『「高知にゾウ」に一考を』

 私は野生のゾウを見た経験もないし,研究している訳でもない.しかし,野生動物保護の立場から,ゾウを「連れてきてはいけない」と主張する.

 遠回りになるが,二つの例を藤原英司著「黄昏の序曲」から紹介する.白人が入植した1607年当時,北米には推定で6千万頭から7千万頭のバッファローが棲んでいた.悲劇は西部開拓に始まる.入植者は初め肉,皮,舌を利用していた.やがて皮と舌だけを,そして舌を取る目的だけで殺し続け,ついには列車の窓越しのライフルの標的とした.保護が開始された1907年にはわずか41頭が全てであった.

 もう一つは,全く同じ舞台のリョコウバトの悲劇である.犠牲となった鳥は数十億羽と推定されている.この鳥の群が空を翔ると辺りは薄暗くなり,気温の低下すら感じられたという.羽と肉を利用されていたこの鳥も,豚の餌となり,やがて鉄砲で撃つ娯楽の対象となった.最後の一羽は1914年に動物園で死亡した.

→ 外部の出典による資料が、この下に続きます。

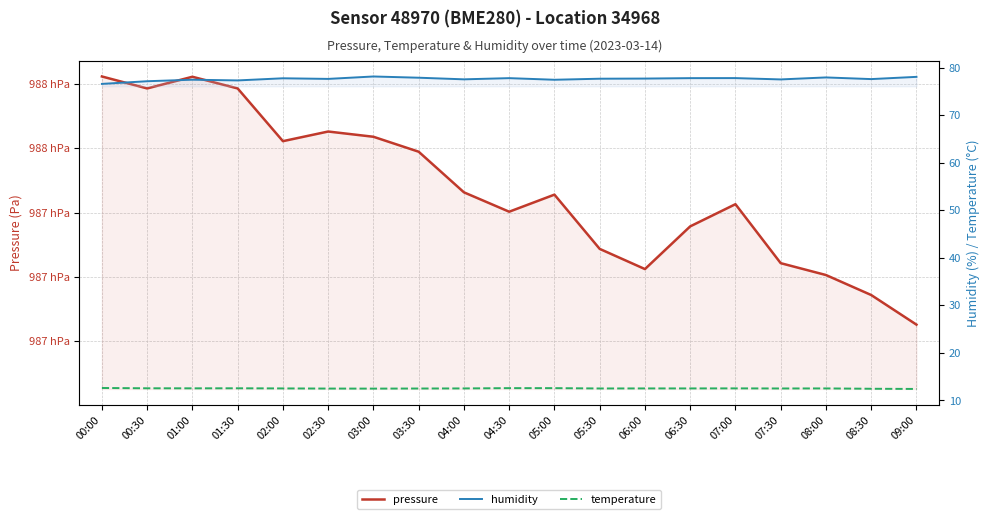

Where is pressure nearest to the value 98743?

07:00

 さて,ゾウの輸出入にはワシントン条約の厳しい制約があり,輸入には繁殖可能な施設が必要である.しかし,ゾウを呼ぶことはバッファローとリョコウバトの悲劇の歴史での人間の行為と全く同一である.入植者の振る舞いを繰り返すことは許されない.ゾウは飼育下での繁殖が最も難しいといわれる.一部のサファリを除き,国内の出産記録はない.飼育舎の予定面積は全国の平均らしいが,例え最高でも繁殖を保障する根拠はない.繁殖の困難さはゾウの繁殖様式で説明される.ゾウの群は雌が中心で,雄は通常単独で放浪し,繁殖期のみ群と接する.雄の放浪はゾウがゾウとして生き残る,すなわち,近親交配を避ける手段である.ゾウの生態を無視し,雄と雌のペアならという短絡的な発想は非科学的である.

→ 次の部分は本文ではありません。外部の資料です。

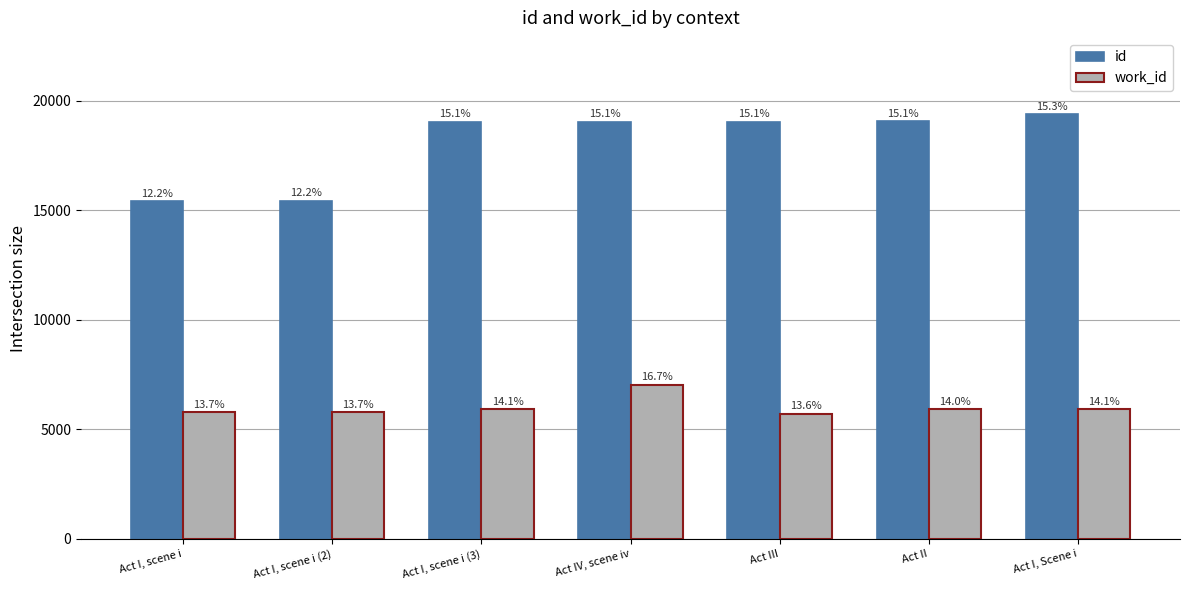

What are all the series names shown in the legend?

id, work_id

 繁殖可能なら外国産貴重種の飼育が許されるかは別の問題である.イギリス,ドイツ,オランダではヨーロッパカワウソの人工増殖を実施している.この計画は環境の改善を前提とし,将来放獣して人間との共存を目指している.地域の経済,工業,農業の発展をも見据えたこの計画はもはや動物園の仕事ではない.なぜ増殖を図るのか.アメリカはバッファローを,ヨーロッパの国々はカワウソを必要としているのである.野生動物は人間と共に文化の担い手であるという認識がここに存在する.相手国の文化の理解を欠く展望のない繁殖の試みは避けねばならない.外交の「副産物」として贈られたパンダの増殖には「先進国」日本の威信を賭けざるを得なかったが,「超一級」以外の動物はどうか.諸外国の非難がこれを証明している.

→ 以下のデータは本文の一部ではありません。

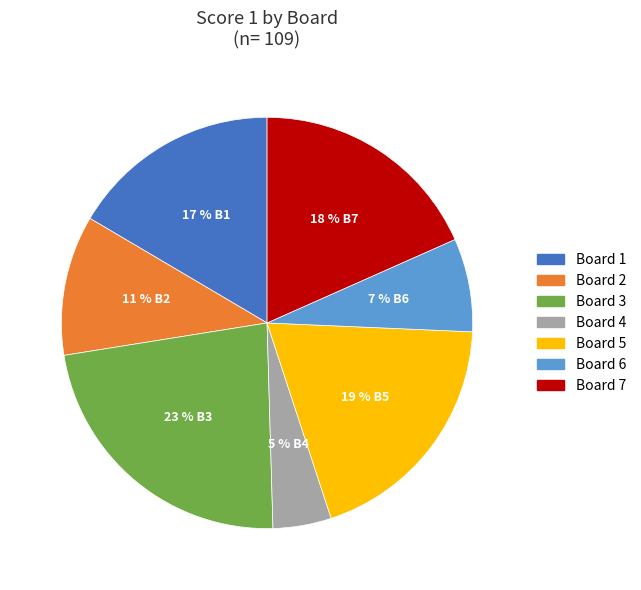

The Board 3 slice represents 15% of the pie. True or false?

False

 南アジア,東南アジアの豊かな自然と文化の象徴であるアジアゾウは,相次ぐ開発で生息地を奪われ,緊急の保護が必要である.開発・援助の美名のもと日本人は無意識のうち立派な「入植者」のレベルに達している.高知市民が完璧な「入植者」になる必要はない.また,発情期の雄は最も危険である.現地でも動物園でも飼育の犠牲者は後を絶たない.生きたゾウはぬいぐるみの「ゾウさん」ではない.

 子供達の「ため」にゾウを呼ぶのは大人の我侭でしかない.檻の中のゾウが「死ぬために来た」と子供達が直感するであろうか.多くの子供達は動く姿にのみ短時間熱中するだけに違いない.高知に「ゾウさん」がいないのは少しも恥ずかしいことではない.むしろ,高知に「なぜ」ゾウさんがいないのかを誇りをもって教えるのが真の自然教育である.時代は変わったのだ.地球規模での野生動物の保護を考える時代なのだ.